Action item: What follows is a set of records. Repeat every one of them exactly.

Material supplied:
━━━━

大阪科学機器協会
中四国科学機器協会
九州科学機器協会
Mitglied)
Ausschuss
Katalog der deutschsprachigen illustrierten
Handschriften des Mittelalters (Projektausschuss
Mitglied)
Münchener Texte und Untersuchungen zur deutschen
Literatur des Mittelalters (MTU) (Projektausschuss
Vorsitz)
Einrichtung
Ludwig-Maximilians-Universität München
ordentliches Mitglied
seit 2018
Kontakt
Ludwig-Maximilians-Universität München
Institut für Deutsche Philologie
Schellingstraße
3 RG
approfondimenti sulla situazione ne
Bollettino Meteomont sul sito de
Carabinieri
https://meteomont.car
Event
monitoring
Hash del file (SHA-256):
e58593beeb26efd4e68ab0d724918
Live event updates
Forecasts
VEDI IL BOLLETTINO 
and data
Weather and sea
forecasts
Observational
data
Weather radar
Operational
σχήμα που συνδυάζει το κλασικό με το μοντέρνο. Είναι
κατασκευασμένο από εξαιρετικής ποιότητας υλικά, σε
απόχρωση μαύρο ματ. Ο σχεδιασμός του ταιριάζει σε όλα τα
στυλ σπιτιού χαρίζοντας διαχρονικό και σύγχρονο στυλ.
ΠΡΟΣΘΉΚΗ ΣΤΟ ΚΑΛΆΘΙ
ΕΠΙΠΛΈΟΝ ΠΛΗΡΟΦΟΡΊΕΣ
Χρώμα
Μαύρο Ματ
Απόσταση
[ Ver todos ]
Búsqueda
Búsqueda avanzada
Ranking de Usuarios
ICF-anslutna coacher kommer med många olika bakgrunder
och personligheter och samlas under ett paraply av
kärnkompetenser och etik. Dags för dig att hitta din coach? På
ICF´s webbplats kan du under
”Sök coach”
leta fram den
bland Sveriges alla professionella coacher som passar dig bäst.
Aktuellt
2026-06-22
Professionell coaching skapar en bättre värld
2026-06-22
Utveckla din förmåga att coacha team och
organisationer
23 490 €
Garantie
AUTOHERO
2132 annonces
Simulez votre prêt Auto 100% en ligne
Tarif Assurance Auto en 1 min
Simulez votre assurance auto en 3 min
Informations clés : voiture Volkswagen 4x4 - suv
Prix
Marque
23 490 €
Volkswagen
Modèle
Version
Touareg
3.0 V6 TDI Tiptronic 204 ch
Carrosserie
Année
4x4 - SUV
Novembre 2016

━━━━

Solution for this exercise:
大阪科学機器協会
中四国科学機器協会
九州科学機器協会
Mitglied)
Ausschuss
Katalog der deutschsprachigen illustrierten
Handschriften des Mittelalters (Projektausschuss
Mitglied)
Münchener Texte und Untersuchungen zur deutschen
Literatur des Mittelalters (MTU) (Projektausschuss
Vorsitz)
Einrichtung
Ludwig-Maximilians-Universität München
ordentliches Mitglied
seit 2018
Kontakt
Ludwig-Maximilians-Universität München
Institut für Deutsche Philologie
Schellingstraße
3 RG
approfondimenti sulla situazione ne
Bollettino Meteomont sul sito de
Carabinieri
https://meteomont.car
Event
monitoring
Hash del file (SHA-256):
e58593beeb26efd4e68ab0d724918
Live event updates
Forecasts
VEDI IL BOLLETTINO 
and data
Weather and sea
forecasts
Observational
data
Weather radar
Operational
σχήμα που συνδυάζει το κλασικό με το μοντέρνο. Είναι
κατασκευασμένο από εξαιρετικής ποιότητας υλικά, σε
απόχρωση μαύρο ματ. Ο σχεδιασμός του ταιριάζει σε όλα τα
στυλ σπιτιού χαρίζοντας διαχρονικό και σύγχρονο στυλ.
ΠΡΟΣΘΉΚΗ ΣΤΟ ΚΑΛΆΘΙ
ΕΠΙΠΛΈΟΝ ΠΛΗΡΟΦΟΡΊΕΣ
Χρώμα
Μαύρο Ματ
Απόσταση
[ Ver todos ]
Búsqueda
Búsqueda avanzada
Ranking de Usuarios
ICF-anslutna coacher kommer med många olika bakgrunder
och personligheter och samlas under ett paraply av
kärnkompetenser och etik. Dags för dig att hitta din coach? På
ICF´s webbplats kan du under
”Sök coach”
leta fram den
bland Sveriges alla professionella coacher som passar dig bäst.
Aktuellt
2026-06-22
Professionell coaching skapar en bättre värld
2026-06-22
Utveckla din förmåga att coacha team och
organisationer
23 490 €
Garantie
AUTOHERO
2132 annonces
Simulez votre prêt Auto 100% en ligne
Tarif Assurance Auto en 1 min
Simulez votre assurance auto en 3 min
Informations clés : voiture Volkswagen 4x4 - suv
Prix
Marque
23 490 €
Volkswagen
Modèle
Version
Touareg
3.0 V6 TDI Tiptronic 204 ch
Carrosserie
Année
4x4 - SUV
Novembre 2016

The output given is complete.